As Dr. Pitchford and I wrapped up our conversation, she shared some encouraging thoughts for the Fordham English community on the value of the English major—and the university education more generally—in today’s world. She noted how challenging it can be to keep justifying the major’s usefulness: “It is so dispiriting for all of us who are working to preserve thriving liberal arts-based institutions, which Dominican is, but also specifically to advocate for specialization in the liberal arts (and in English specifically). It feels as if no quantity of facts or statistics is persuasive in the current environment, and there’s something about our storytelling that is not having sufficient impact. That’s something I think about a lot as the leader of an institution speaking to people outside of academia a lot. But,” she said, smiling, “here’s what I say.”
“Not only is having an undergraduate education still one of the most solid lifetime investments a family or an individual can make (financially speaking, quite apart from thriving and wellness and ability to have agency in society), but English majors, specifically, go on to have all kinds of successful careers, successful both in terms of meaning and of financial reward. It continues to be a field of study that can cultivate joy and critical thinking and the ability to act on the world effectively in any number of environments.”
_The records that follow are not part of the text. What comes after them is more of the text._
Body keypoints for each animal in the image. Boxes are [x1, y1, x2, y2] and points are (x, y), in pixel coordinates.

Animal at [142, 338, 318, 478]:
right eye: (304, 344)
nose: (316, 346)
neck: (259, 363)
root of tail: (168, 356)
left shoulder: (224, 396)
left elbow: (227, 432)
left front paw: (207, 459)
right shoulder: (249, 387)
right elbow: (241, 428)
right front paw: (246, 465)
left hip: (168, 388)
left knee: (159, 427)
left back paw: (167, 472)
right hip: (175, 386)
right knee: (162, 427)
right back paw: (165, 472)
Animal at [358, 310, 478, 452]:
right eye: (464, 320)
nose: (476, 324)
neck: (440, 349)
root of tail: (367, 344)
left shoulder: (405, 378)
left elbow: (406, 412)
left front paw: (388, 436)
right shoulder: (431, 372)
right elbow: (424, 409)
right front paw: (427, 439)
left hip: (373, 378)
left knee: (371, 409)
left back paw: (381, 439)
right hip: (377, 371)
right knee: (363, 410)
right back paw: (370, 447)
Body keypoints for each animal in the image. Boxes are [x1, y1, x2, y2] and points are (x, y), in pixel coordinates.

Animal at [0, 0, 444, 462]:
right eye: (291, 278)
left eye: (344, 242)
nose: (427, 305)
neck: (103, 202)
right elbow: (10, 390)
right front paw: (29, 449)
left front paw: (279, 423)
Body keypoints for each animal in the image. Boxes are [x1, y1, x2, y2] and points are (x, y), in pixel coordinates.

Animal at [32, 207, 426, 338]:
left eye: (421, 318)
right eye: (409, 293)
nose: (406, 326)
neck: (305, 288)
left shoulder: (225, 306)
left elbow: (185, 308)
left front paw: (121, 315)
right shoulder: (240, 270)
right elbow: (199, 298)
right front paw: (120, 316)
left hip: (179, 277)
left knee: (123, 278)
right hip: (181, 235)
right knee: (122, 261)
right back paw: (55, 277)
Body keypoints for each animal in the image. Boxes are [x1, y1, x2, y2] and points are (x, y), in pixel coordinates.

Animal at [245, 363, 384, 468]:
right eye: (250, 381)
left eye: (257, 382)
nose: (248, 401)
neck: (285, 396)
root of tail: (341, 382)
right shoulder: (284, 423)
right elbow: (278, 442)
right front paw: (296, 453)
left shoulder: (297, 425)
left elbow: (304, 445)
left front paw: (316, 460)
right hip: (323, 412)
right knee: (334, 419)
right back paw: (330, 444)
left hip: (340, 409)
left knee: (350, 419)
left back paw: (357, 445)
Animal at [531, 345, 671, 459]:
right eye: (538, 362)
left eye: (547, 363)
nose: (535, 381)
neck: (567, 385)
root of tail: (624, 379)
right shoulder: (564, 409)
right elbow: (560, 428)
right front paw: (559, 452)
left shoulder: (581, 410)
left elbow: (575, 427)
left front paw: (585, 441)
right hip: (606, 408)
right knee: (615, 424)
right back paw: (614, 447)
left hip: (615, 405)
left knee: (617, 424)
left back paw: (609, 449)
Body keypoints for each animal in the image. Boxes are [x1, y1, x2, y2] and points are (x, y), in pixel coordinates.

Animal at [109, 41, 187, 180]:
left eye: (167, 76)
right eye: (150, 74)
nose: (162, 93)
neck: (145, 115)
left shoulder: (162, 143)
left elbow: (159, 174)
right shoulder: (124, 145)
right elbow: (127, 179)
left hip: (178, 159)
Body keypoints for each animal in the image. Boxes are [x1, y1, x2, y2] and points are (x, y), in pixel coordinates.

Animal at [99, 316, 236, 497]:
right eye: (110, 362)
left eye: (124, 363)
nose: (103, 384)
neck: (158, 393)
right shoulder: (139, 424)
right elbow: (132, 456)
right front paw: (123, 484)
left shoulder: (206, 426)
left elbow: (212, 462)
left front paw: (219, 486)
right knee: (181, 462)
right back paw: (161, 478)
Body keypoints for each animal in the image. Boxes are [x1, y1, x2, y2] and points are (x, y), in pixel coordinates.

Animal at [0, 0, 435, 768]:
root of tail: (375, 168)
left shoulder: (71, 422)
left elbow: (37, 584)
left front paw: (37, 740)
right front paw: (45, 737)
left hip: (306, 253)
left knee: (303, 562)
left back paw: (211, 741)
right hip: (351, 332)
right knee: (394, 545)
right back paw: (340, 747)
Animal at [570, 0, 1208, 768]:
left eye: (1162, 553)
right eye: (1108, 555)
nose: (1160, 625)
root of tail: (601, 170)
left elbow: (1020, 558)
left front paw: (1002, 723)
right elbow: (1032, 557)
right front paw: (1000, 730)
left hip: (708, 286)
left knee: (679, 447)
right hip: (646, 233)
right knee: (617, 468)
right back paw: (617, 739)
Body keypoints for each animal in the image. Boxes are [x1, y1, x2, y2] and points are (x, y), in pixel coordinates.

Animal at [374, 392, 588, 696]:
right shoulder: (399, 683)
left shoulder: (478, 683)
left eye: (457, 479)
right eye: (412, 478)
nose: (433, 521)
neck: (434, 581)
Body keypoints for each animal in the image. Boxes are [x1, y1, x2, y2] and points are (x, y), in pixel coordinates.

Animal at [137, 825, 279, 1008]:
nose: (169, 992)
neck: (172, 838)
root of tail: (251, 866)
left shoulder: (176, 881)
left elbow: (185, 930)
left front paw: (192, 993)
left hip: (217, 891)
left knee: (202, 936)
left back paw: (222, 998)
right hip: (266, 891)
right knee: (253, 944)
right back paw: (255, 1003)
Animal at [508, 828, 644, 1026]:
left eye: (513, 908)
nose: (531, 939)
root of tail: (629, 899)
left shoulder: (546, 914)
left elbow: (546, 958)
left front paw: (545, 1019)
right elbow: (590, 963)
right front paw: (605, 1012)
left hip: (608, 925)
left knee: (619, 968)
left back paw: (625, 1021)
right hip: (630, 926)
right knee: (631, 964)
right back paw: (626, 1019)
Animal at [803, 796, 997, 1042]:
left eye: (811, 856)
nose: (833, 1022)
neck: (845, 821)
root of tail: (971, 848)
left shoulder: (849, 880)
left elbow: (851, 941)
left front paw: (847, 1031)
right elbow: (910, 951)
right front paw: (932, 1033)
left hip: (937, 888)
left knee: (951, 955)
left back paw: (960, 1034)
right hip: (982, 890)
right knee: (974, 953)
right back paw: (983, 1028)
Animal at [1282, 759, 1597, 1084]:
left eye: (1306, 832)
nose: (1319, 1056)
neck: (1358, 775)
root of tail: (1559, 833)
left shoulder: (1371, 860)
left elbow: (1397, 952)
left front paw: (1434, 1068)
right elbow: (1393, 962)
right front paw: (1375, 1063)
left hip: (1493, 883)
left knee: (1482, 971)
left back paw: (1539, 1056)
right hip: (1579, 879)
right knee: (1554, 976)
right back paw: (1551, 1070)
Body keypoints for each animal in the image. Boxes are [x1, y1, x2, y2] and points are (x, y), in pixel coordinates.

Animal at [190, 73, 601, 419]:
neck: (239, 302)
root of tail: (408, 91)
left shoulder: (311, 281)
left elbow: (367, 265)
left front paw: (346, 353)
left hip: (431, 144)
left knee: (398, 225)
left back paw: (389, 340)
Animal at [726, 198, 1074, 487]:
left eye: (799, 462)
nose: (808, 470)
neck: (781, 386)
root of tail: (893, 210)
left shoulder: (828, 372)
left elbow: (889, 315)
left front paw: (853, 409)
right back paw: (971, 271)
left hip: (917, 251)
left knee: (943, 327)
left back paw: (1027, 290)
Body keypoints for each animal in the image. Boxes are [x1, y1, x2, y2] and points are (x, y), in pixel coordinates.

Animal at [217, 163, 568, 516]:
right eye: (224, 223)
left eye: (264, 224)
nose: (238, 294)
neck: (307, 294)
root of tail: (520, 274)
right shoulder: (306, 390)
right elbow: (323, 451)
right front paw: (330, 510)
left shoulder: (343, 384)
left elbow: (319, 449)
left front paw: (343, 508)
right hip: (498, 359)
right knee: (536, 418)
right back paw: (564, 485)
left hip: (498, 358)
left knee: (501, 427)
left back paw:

Speaking from her experience as an administrator, where her grasp of “spreadsheets and numeracy” have proved indispensable, Dr. Pitchford highlighted that numbers cannot speak for themselves. They need storytellers to put them in narratives so that they make sense. “I never present a budget to anybody, whether that’s the campus or the board, without a narrative, and it’s the narrative that spins it. So having those storytelling skills—those critical persuasive skills—is indispensable when you’re the highest-paid person on campus.”
Finally, Dr. Pitchford reiterated her gratitude and love for Fordham in general and the Fordham English community in particular. Thanks in return to Dr. Pitchford for generously giving her time to speak with English News!